Now the total energy is given by a sum over all modes, namely $U = 2 \sum_{m_x,m_y,m_z=1}^\infty \eps \bar{n}_{\text{Pl}}(\eps) = 2 \sum_m \frac{hcm}{2L} \frac{1}{\e^{hcm/2LkT} -1}\,.$ Here the factor of 2 comes from the sum over both polarization degrees of freedom per mode. As you saw with the density of states, we can turn this sum into an integral as follows, $U = \int_0^{\infty}\dd m \int_0^{\pi/2} \dd\theta \int_0^{\pi/2} \dd\phi(m^2 \sin \theta) \frac{hcm}{L}\frac{1}{\e^{hcm/2LkT} -1}$ The integral runs only over the positive orthant of the sphere. If we change variables, we can do the simple angular integrals and rewrite the remaining radial integral in terms of the energy as follows $U = L^3 \int_0^\infty \dd\eps \frac{8\pi\eps^3/(hc)^3}{\e^{\eps/kT}-1}\,.$ Dividing by the volume on each side, we can rewrite this as $\frac{U}{V} = \int_0^\infty u(\eps) \dd\eps \,,$ where now the integrand is the energy density per unit photon energy. That is, $$u$$ is the spectrum of the photons. It is worth writing it again separately: $u(\eps) =\frac{8\pi}{(hc)^3}\frac{\eps^3}{\e^{\eps/kT}-1}\,.$ By changing variables, we can alternatively think of the spectrum as being a function either of the energy, the frequency, or the wavelength accordingly.

As usual, we can introduce a dimensionless variable $$x$$ to help us study this quantity, $x = \frac{\eps}{kT}\,,$ and now the energy density becomes $\frac{U}{V} = \frac{8\pi(kT)^4}{(hc)^3} \int_0^\infty \dd x\frac{x^3}{\e^{x}-1} = \frac{8\pi^5(kT)^4}{15(hc)^3}\,.$

The final answer is in the last expression; the evaluation of the integral is not obvious, but is shown in Appendix B of the textbook.
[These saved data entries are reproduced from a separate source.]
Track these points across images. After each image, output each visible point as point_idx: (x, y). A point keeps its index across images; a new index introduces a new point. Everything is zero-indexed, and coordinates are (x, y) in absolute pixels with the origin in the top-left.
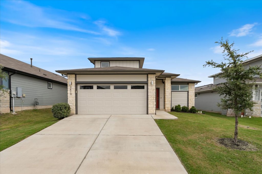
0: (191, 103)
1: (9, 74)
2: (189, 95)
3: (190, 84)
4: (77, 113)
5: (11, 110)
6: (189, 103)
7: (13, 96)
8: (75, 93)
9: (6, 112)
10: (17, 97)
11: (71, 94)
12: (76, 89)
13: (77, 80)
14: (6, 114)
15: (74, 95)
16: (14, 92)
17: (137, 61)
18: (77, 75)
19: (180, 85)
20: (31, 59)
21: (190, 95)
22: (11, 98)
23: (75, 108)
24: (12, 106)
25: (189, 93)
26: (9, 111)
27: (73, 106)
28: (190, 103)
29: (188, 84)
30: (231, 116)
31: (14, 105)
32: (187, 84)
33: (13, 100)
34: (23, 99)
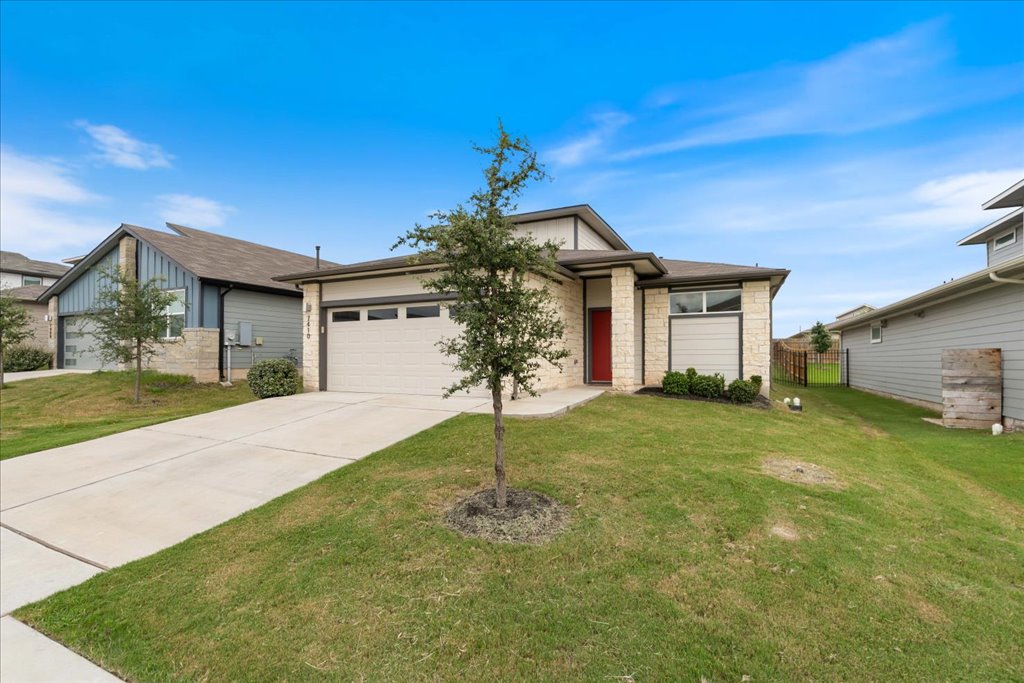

However, it is more important to notice two features about this expression. First, the integrand is still proportional to the Planck distribution, hence we can still interpret it as a probability density. That is, the probability of finding a mode with energy between $$x$$ and $$x+\dd x$$ is proportional to the density. Second, the energy density is proportional to the fourth power of $$kT$$.

The high-frequency (short-wavelength) behavior of the spectrum is accurately captured by Wien's law, which predated Planck's derivation of the correct blackbody spectrum. It is just the lowest-order approximation to the blackbody spectrum.

Let's make a plot of the spectrum as a function of photon frequency (or energy), save for the overall factor of $$8\pi/(hc)^3$$ which just serves to rescale the vertical axis.

u = @(x) x.^3./(exp(x)-1);
ezplot(u,0,12);


The peak value of this function occurs at $$x = 2.82$$, or equivalently $$hf = 2.82 kT$$. Thus, if you measure the relative intensity of radiation as a function of frequency for a blackbody and find the maximum, this will tell you the temperature.

If we add the dimensions back into the plot, then we can see the behavior of the blackbody spectrum as we change the temperature.

• Try to reproduce in Matlab the following plot of the Planck spectrum for various values of the temperature. Here they have divided out an overall constant factor, so don't worry about matching the vertical axis.
• Light sources are sometimes sold according to their "temperature", which does not correspond to the physical temperature of the source, but rather the temperature of the equivalently radiation blackbody. Which color light would be more appropriate for the lighting in a romantic Italian restaurant, 3000 K bulbs or 6000 K bulbs?

The sun is a blackbody and has a surface temperature of about 5800 K.

• At the sun's surface, how much energy is in the EM radiation within a cubic meter?
• What fraction of this energy is in the visible portion of the spectrum, with wavelengths between 400 nm and 700 nm?
C = 4.6356*1e-18; % k^4/(hc)^3 in units: J/(m^3 K^4)
T = 5800; % Kelvin
U = 8*pi^5*C*T^4/15 % energy in Joules

U =

0.8562